Toying with lives

medicalerrorsWhen lives are lost in an airplane disaster, questions arise and remedial solutions are sought. In contrast, many deaths in healthcare are never scrutinised and mistakes are repeated.

Medical training is not consistent and standards are not clear. In Malaysia, medical graduates are from diverse training backgrounds. Many of them even enter medical schools with dubious qualifications. Some medical schools are not satisfactorily equipped and examination standards are suspect.

It should have rung alarm bells when medical graduates, now called doctors, cannot perform simple bedside procedures or explain the pathophysiology of a common illness like asthma. Unfortunately the gravity of the situation is ignored. Economics has become a more important element than human lives.

The prevalence of medical errors is unknown but is not likely to be uncommon. From the poorly trained doctors to a lack of supervision of more junior officers, lives are likely being lost as a result of mismanagement. Quiet conversations with many concerned doctors will reveal personal stories of witnessing wrong medical decisions. What is horrifying is that nothing much is done about it.

There is a saying that one cannot become a good doctor without killing any patients. Learning from experience by trial and error would be the best teacher, it seems. Perhaps this mentality has led to the medical fraternity trivialising death. Even medical errors are accepted as part of this learning process.

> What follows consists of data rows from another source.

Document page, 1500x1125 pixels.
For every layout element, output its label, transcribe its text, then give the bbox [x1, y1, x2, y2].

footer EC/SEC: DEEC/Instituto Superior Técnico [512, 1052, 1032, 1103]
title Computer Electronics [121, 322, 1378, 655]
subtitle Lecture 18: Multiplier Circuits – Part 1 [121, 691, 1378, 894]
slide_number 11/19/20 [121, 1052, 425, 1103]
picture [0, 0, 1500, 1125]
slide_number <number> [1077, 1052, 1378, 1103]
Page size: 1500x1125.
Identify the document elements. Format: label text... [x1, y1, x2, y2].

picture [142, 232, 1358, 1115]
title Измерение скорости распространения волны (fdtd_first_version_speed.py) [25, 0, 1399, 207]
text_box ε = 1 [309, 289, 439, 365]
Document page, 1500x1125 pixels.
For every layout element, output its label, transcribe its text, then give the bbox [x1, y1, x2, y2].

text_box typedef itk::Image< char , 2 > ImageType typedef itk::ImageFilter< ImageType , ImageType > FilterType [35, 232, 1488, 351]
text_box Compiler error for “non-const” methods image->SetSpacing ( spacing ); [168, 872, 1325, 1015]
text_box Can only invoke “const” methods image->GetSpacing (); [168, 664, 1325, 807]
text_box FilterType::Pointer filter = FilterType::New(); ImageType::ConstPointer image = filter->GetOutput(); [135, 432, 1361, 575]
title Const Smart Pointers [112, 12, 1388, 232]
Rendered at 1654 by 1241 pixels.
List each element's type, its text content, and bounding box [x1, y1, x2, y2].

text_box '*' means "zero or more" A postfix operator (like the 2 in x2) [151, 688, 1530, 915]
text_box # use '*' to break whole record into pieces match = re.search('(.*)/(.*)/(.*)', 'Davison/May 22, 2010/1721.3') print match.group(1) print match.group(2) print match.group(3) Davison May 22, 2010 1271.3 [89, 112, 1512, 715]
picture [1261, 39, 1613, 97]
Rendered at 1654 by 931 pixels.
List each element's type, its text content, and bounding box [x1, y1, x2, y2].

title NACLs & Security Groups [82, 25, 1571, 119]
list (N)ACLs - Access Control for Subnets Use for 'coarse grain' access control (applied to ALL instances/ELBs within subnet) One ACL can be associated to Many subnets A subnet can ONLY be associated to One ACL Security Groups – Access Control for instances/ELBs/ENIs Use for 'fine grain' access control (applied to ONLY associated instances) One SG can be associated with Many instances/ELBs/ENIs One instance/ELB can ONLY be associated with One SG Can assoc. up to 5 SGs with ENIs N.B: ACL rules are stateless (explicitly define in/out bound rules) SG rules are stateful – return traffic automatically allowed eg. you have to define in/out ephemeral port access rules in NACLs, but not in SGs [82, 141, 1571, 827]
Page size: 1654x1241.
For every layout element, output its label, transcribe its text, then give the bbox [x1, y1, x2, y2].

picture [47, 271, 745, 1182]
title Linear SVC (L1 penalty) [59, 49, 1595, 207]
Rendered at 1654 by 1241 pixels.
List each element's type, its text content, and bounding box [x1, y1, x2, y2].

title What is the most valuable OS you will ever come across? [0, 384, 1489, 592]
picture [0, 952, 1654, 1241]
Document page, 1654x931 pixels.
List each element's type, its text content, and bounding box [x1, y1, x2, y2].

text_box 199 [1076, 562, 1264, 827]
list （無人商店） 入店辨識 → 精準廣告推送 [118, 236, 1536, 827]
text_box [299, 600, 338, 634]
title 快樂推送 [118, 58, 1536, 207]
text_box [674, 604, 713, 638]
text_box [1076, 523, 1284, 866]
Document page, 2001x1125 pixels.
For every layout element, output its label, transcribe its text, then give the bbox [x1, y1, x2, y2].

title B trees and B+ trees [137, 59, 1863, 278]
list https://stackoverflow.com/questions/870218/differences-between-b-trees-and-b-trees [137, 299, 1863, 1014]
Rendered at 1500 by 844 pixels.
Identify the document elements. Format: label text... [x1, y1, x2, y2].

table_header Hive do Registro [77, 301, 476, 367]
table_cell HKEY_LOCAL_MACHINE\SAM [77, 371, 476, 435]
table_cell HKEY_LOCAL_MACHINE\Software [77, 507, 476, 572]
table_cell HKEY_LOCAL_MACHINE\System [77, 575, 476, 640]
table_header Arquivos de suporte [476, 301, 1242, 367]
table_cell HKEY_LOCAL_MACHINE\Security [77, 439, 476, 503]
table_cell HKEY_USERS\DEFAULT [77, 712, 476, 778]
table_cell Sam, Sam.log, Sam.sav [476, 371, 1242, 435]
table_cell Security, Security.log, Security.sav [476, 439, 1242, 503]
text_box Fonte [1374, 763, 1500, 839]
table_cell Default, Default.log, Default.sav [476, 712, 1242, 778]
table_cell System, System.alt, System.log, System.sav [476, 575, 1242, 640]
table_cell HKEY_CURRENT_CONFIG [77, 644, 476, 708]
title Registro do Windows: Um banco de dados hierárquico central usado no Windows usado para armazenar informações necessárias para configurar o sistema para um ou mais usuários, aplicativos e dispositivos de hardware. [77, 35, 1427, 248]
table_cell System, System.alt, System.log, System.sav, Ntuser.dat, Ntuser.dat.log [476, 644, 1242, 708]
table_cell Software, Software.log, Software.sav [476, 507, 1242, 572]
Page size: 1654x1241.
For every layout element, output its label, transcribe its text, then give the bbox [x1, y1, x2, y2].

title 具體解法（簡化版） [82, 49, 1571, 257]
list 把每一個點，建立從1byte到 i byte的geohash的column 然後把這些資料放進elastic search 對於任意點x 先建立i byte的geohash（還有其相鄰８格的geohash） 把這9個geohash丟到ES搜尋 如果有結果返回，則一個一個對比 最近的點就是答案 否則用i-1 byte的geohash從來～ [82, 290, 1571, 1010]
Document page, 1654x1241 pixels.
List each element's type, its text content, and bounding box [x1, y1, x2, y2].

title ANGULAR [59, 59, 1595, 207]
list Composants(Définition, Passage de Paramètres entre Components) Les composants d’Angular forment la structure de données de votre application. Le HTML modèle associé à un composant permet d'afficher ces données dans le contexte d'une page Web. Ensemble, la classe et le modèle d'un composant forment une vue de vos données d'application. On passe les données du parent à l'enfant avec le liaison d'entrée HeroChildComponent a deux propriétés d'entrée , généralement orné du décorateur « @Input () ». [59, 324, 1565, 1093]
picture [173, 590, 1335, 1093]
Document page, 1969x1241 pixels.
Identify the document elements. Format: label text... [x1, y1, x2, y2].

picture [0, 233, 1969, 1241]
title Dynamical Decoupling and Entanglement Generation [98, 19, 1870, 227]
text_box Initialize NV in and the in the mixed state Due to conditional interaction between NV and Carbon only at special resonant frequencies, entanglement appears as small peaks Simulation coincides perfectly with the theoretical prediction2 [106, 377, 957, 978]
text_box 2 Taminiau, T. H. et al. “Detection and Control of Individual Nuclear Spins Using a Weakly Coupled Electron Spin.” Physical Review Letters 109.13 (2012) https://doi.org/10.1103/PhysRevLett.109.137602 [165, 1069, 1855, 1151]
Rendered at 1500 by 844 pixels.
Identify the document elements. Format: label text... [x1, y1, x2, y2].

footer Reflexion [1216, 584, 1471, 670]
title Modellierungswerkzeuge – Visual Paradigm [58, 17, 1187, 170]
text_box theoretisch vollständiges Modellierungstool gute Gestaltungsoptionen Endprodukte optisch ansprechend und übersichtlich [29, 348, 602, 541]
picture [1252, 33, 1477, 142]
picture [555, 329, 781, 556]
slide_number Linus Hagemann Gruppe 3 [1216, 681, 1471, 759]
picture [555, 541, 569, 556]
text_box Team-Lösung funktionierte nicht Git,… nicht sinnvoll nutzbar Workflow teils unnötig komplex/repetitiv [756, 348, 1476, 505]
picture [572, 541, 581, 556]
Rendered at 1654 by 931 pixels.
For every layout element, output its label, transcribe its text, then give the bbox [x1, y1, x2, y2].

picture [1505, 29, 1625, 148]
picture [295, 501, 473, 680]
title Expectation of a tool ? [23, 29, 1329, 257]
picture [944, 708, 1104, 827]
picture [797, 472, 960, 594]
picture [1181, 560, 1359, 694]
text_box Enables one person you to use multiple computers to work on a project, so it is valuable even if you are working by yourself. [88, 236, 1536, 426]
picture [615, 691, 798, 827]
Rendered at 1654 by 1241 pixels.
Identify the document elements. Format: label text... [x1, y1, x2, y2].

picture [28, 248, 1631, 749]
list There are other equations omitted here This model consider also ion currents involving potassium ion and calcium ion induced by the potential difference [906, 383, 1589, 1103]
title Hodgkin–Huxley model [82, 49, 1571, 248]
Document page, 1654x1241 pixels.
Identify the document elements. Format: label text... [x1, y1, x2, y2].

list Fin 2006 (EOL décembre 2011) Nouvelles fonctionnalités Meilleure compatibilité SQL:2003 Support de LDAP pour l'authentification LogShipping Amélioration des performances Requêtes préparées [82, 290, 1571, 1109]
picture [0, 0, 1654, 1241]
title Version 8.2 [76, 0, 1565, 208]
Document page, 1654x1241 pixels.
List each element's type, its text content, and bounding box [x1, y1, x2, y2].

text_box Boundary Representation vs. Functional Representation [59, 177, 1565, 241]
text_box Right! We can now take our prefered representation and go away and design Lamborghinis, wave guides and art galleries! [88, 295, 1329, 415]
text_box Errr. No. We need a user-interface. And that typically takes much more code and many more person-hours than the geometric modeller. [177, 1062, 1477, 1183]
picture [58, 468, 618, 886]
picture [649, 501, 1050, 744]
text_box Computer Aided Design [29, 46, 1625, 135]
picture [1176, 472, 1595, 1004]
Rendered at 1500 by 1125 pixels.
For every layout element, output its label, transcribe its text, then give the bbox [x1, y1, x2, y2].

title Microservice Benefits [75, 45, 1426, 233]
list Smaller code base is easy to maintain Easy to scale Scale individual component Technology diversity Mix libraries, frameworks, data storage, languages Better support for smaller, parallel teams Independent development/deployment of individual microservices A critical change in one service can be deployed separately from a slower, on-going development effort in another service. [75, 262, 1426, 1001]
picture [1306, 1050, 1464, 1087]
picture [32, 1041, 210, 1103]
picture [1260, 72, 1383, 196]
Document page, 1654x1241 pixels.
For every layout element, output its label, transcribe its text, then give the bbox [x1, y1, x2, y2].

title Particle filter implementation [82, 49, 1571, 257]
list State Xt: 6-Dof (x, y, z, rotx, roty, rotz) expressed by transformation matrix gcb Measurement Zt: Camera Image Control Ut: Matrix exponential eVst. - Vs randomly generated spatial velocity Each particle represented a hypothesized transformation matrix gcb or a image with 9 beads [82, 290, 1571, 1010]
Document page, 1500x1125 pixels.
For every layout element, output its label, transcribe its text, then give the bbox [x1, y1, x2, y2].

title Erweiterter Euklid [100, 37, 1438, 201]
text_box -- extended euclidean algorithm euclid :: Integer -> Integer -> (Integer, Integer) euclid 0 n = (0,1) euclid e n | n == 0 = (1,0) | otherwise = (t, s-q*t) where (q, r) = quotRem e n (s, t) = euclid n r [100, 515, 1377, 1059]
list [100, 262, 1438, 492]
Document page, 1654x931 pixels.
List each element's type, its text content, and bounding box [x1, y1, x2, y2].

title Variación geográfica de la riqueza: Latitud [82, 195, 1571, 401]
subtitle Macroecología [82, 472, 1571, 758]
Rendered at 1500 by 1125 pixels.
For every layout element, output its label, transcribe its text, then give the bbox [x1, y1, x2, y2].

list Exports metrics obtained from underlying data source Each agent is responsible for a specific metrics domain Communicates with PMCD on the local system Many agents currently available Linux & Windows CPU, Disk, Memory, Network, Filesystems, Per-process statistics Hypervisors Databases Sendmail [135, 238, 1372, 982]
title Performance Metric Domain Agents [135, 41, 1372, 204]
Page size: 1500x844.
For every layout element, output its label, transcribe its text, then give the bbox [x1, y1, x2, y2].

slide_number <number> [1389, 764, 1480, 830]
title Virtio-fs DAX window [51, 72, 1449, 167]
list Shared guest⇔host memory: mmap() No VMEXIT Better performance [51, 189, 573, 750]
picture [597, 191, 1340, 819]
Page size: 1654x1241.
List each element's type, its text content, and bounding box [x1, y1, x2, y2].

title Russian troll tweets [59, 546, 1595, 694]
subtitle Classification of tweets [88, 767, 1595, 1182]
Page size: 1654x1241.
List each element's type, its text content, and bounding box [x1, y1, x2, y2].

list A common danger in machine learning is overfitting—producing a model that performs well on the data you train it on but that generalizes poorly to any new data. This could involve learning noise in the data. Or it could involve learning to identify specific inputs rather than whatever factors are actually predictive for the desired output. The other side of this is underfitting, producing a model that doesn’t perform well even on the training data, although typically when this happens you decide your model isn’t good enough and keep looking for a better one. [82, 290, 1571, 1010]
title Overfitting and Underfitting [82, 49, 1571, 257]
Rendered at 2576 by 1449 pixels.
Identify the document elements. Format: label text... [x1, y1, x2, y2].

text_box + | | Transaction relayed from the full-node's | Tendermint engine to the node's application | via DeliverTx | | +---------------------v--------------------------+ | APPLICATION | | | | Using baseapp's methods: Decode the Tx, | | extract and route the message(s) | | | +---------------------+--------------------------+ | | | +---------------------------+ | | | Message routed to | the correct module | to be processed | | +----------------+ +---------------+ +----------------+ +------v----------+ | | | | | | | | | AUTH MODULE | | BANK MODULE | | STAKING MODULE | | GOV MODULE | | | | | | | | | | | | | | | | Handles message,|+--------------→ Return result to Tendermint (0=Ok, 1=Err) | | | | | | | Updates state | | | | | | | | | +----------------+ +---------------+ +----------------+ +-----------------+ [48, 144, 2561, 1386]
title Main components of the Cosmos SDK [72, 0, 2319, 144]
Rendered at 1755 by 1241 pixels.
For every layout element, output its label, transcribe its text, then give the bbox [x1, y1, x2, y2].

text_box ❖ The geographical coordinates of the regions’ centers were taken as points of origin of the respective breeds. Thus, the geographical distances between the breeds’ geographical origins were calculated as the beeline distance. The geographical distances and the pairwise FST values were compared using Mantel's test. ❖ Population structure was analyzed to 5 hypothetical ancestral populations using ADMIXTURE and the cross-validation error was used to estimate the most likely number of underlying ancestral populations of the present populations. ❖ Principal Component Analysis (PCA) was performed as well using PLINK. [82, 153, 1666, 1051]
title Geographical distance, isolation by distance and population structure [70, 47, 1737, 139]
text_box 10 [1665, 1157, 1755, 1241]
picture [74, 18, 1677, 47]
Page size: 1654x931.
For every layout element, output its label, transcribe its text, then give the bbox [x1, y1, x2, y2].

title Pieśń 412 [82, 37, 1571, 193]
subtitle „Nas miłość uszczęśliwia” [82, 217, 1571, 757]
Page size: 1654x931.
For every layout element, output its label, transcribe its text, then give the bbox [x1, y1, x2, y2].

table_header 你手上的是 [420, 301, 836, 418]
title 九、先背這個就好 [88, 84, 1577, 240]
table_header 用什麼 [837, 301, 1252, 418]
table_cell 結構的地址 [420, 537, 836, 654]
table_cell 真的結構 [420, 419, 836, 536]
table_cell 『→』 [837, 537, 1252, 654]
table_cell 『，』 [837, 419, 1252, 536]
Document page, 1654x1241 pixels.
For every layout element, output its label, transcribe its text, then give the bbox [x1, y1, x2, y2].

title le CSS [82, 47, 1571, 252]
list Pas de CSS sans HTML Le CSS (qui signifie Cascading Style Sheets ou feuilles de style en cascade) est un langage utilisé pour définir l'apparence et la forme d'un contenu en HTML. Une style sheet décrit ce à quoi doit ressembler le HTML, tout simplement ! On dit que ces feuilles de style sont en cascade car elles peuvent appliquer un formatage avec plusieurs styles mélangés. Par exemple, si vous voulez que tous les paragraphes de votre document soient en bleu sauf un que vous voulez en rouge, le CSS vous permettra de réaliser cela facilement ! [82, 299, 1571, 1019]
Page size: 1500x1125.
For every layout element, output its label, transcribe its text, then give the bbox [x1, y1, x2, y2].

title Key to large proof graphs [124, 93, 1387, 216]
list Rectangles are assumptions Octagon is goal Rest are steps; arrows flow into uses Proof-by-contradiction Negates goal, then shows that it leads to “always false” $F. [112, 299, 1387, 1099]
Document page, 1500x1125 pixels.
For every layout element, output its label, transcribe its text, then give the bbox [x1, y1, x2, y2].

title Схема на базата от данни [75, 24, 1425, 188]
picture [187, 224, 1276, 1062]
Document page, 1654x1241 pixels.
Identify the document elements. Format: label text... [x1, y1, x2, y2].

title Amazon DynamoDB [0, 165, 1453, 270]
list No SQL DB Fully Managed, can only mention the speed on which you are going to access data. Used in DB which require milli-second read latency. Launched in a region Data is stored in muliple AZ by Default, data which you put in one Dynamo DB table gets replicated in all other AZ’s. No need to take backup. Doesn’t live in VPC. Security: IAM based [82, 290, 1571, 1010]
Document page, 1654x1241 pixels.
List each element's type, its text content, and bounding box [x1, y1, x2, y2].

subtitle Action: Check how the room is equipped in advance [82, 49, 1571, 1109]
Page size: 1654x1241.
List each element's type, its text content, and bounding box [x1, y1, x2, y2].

There is an urgent need to improve medical training. Stricter admission criteria must be enforced and not compromised by warped policies. The teaching faculties should be well staffed and standards must be continually monitored by an independent body. Medical schools should never operate with the bare minimum of resources as this will result in poor training and incompetent graduates. Greater funding must be channeled to medical education. Hospital administrators must uphold high clinical standards of practice by ensuring regular audits and focusing on enhancing the skills of its human resource through continuing medical education programmes.

The situation is critical as the healthcare system is being flooded by incompetence , ignorance and ineptitude.